:: The request ::
Copy out every line of the records below without changing anything.

:: Data provided ::

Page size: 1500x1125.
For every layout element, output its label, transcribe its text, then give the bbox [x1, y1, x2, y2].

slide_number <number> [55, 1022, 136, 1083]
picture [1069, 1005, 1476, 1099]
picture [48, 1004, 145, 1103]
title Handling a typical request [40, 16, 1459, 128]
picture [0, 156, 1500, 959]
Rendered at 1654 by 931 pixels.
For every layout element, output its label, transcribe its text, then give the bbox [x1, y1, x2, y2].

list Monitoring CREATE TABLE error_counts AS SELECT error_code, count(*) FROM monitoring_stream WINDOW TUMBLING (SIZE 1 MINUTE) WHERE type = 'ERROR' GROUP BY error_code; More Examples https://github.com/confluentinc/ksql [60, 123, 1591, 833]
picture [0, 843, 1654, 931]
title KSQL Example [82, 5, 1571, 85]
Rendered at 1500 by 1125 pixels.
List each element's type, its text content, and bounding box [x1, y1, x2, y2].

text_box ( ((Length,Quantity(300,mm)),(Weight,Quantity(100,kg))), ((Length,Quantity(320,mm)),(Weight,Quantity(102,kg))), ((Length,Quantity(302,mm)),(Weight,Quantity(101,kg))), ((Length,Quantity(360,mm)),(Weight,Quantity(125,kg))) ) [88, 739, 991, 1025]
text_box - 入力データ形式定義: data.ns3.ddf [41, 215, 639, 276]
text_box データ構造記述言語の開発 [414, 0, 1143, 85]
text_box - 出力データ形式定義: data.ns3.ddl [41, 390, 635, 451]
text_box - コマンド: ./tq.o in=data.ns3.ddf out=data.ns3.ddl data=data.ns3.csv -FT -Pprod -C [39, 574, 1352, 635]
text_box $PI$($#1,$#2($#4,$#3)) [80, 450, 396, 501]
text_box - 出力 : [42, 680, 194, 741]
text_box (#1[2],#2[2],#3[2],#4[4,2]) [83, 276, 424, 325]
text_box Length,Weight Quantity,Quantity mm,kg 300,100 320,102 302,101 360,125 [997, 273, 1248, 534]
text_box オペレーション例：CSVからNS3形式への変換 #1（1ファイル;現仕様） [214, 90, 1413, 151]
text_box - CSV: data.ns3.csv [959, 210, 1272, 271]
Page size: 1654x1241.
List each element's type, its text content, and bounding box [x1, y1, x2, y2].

:: Expected answer ::
Page size: 1500x1125.
For every layout element, output its label, transcribe its text, then give the bbox [x1, y1, x2, y2].

slide_number <number> [55, 1022, 136, 1083]
picture [1069, 1005, 1476, 1099]
picture [48, 1004, 145, 1103]
title Handling a typical request [40, 16, 1459, 128]
picture [0, 156, 1500, 959]
Rendered at 1654 by 931 pixels.
For every layout element, output its label, transcribe its text, then give the bbox [x1, y1, x2, y2].

list Monitoring CREATE TABLE error_counts AS SELECT error_code, count(*) FROM monitoring_stream WINDOW TUMBLING (SIZE 1 MINUTE) WHERE type = 'ERROR' GROUP BY error_code; More Examples https://github.com/confluentinc/ksql [60, 123, 1591, 833]
picture [0, 843, 1654, 931]
title KSQL Example [82, 5, 1571, 85]
Rendered at 1500 by 1125 pixels.
List each element's type, its text content, and bounding box [x1, y1, x2, y2].

text_box ( ((Length,Quantity(300,mm)),(Weight,Quantity(100,kg))), ((Length,Quantity(320,mm)),(Weight,Quantity(102,kg))), ((Length,Quantity(302,mm)),(Weight,Quantity(101,kg))), ((Length,Quantity(360,mm)),(Weight,Quantity(125,kg))) ) [88, 739, 991, 1025]
text_box - 入力データ形式定義: data.ns3.ddf [41, 215, 639, 276]
text_box データ構造記述言語の開発 [414, 0, 1143, 85]
text_box - 出力データ形式定義: data.ns3.ddl [41, 390, 635, 451]
text_box - コマンド: ./tq.o in=data.ns3.ddf out=data.ns3.ddl data=data.ns3.csv -FT -Pprod -C [39, 574, 1352, 635]
text_box $PI$($#1,$#2($#4,$#3)) [80, 450, 396, 501]
text_box - 出力 : [42, 680, 194, 741]
text_box (#1[2],#2[2],#3[2],#4[4,2]) [83, 276, 424, 325]
text_box Length,Weight Quantity,Quantity mm,kg 300,100 320,102 302,101 360,125 [997, 273, 1248, 534]
text_box オペレーション例：CSVからNS3形式への変換 #1（1ファイル;現仕様） [214, 90, 1413, 151]
text_box - CSV: data.ns3.csv [959, 210, 1272, 271]
Page size: 1654x1241.
List each element's type, its text content, and bounding box [x1, y1, x2, y2].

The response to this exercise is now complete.